1a.Objectives (from AD-416):
The specific objectives will be. 1)Identify differentially expressed (DE) genes in blood in response to PRRSV infection;. 2)Determine putative gene sets and pathways that predict a pig’s ability to clear PRRSV infection and maintain weight gain; and. 3)Validate utility of gene sets and pathways for prediction of responsiveness to PRRSV infections in multiple populations.
1b.Approach (from AD-416):
The proposed studies will identify functional genomic determinants, and potential “classifier genes” that predict resistance/susceptibility of commercial U.S. swine to PRRSV infection and associated growth losses. Such gene-specific information will directly complement the genetic variation and QTL mapping data being developed in the PHGC, to provide an integrated view of the molecular genetic architecture of PRRSV resistance. All information will be disseminated to swine researchers and breeders, as well as genetics companies and genotyping services so that these recommended genes can be targeted in future breeding programs to increase resistance to PRRS, the most economically important disease affecting the U.S. pork industry.
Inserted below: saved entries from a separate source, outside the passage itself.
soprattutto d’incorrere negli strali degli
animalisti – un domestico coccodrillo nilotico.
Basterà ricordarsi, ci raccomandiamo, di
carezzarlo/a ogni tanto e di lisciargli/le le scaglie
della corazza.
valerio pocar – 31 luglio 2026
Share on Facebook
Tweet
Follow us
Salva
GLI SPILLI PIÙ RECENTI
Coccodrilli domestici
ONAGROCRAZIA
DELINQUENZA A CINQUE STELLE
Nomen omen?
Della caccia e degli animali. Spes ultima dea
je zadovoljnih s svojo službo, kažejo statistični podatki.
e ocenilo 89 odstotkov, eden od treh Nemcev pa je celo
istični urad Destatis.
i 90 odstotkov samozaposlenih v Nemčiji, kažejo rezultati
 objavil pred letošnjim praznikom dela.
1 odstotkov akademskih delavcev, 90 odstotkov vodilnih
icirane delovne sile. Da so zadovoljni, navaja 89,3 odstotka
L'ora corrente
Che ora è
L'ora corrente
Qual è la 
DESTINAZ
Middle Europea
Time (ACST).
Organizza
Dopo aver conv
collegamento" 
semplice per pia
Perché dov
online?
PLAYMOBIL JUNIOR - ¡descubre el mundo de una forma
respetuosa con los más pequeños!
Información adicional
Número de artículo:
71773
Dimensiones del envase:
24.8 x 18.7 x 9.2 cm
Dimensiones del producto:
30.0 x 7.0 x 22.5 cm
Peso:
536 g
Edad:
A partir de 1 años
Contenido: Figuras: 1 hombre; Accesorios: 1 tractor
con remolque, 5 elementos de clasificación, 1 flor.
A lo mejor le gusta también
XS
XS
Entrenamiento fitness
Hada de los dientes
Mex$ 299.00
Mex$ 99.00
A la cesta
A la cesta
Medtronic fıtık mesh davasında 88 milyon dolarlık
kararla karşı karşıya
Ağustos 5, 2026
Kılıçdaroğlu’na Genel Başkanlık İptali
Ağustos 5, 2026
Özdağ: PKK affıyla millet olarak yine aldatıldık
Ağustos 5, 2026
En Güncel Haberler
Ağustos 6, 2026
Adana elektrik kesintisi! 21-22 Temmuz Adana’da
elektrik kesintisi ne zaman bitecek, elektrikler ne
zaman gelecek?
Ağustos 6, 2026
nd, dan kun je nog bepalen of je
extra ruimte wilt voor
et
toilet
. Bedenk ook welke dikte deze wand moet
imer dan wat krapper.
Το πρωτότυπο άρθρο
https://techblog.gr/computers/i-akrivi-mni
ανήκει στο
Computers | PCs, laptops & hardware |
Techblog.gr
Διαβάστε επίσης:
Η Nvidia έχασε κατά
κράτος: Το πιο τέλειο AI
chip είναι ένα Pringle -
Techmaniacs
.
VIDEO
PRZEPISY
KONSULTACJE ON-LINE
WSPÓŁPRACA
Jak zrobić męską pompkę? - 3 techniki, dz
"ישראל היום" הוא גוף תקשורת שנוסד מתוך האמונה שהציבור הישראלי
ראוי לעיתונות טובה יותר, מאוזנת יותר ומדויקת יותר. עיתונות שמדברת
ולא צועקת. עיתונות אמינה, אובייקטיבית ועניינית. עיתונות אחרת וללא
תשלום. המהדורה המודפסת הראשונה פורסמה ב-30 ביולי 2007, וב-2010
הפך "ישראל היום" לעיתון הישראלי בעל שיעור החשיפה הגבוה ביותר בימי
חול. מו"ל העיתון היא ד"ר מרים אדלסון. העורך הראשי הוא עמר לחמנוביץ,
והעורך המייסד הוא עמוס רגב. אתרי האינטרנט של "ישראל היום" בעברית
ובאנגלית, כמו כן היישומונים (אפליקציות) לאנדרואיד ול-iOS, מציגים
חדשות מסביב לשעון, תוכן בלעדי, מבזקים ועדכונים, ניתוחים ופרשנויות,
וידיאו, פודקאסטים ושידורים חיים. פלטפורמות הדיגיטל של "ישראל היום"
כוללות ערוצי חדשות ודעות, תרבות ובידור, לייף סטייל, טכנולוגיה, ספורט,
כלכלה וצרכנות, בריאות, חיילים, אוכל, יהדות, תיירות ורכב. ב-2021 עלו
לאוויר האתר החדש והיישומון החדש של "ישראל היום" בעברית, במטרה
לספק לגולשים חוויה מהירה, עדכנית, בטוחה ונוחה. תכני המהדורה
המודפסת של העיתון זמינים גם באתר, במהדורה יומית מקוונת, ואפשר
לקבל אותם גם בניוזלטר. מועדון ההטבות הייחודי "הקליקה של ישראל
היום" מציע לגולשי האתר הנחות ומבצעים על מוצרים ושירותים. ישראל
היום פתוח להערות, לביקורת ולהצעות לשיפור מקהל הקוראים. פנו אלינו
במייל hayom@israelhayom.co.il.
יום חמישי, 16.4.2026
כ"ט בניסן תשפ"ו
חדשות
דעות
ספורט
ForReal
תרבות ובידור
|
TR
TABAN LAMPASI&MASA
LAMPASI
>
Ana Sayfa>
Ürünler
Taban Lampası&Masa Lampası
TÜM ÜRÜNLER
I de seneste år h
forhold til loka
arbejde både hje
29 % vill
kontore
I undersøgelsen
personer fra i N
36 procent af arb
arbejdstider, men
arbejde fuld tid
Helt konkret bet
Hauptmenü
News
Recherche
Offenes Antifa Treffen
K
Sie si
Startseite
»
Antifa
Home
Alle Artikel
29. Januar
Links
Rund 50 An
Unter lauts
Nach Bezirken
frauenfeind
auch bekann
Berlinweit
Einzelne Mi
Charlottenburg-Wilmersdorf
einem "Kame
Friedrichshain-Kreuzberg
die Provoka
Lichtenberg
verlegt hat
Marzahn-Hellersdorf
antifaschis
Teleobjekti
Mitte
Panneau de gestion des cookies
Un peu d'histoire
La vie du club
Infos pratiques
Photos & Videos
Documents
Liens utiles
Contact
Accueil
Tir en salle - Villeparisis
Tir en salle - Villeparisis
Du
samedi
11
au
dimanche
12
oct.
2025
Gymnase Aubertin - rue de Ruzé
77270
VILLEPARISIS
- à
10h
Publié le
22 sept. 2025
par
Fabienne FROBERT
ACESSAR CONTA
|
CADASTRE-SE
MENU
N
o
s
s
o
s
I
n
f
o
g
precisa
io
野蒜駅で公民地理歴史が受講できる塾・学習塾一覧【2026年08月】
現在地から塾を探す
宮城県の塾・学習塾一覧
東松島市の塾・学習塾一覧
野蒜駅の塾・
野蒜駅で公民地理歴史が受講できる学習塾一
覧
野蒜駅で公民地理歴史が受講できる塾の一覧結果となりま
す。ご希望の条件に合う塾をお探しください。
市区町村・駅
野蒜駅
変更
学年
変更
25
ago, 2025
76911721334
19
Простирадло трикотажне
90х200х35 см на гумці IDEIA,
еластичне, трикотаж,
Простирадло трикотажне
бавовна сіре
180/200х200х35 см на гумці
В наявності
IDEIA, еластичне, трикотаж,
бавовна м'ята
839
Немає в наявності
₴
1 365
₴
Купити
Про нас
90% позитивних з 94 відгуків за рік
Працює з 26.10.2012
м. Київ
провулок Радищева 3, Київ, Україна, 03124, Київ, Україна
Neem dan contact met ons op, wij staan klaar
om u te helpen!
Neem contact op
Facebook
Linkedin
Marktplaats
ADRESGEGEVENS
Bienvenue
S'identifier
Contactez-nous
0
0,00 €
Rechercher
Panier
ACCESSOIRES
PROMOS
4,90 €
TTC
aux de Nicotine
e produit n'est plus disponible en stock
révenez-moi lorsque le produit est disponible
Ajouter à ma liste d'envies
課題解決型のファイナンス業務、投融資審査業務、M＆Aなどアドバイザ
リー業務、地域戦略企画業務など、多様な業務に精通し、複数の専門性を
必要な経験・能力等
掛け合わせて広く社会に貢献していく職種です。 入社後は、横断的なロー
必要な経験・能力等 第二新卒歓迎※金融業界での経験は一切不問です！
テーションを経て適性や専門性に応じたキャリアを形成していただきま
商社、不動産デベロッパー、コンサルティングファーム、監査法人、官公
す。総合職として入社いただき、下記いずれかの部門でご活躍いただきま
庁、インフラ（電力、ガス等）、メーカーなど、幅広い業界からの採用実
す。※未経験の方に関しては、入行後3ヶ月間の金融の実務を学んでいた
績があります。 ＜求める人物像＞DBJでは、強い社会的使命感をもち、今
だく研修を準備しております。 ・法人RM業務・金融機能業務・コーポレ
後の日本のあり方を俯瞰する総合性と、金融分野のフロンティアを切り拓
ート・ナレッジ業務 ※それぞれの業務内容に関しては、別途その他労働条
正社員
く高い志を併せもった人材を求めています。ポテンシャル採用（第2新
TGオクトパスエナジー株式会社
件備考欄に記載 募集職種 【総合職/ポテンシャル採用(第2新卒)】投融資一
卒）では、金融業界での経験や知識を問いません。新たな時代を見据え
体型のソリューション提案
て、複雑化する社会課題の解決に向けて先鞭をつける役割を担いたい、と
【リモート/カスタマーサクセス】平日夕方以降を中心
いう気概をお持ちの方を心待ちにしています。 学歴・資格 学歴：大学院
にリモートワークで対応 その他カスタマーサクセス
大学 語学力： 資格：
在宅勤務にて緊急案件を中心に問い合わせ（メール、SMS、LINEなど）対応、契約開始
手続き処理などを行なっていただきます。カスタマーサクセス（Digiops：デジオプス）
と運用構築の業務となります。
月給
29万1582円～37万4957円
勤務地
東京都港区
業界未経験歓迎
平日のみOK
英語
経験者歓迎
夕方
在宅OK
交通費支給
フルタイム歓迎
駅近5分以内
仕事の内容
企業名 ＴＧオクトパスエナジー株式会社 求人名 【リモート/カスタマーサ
By comparing anti-viral responses of resistant versus susceptible pigs we are identifying biomarkers expressed by pigs infected with porcine reproductive and respiratory syndrome virus (PRRSV), a major swine pathogen which causes $664 million per year losses to the U.S. pig industry. ARS researchers at Beltsville, Maryland (BARC) have partnered with Michigan State University (MSU), Iowa State University (ISU), Washington State University and Purdue University scientists to identify genes expressed at different levels in resistant versus susceptible pigs. Microarray data was evaluated at several timepoints from blood samples collected as part of the PRRS Host Genetics Consortium (PHGC). To coordinate the PHGC effort data storage has been centralized at ISU (www.animalgenome.org/lunney/). Michigan State University and ISU scientists used sophisticated statistical and bioinformatic tools to generate informative gene networks and biomarkers that differentiate PRRSV response patterns of resistant versus susceptible pigs. Future work will validate, with specific assays at BARC, Purdue and WSU, which of these genes and pathways are consistently over- or under-expressed in pigs that exhibit greater resistance to this important virus. As this work progresses systems biology based analyses will be used to develop predictive gene expression pathways and classifier genes that identify pigs which resist PRRSV infection and grow normally.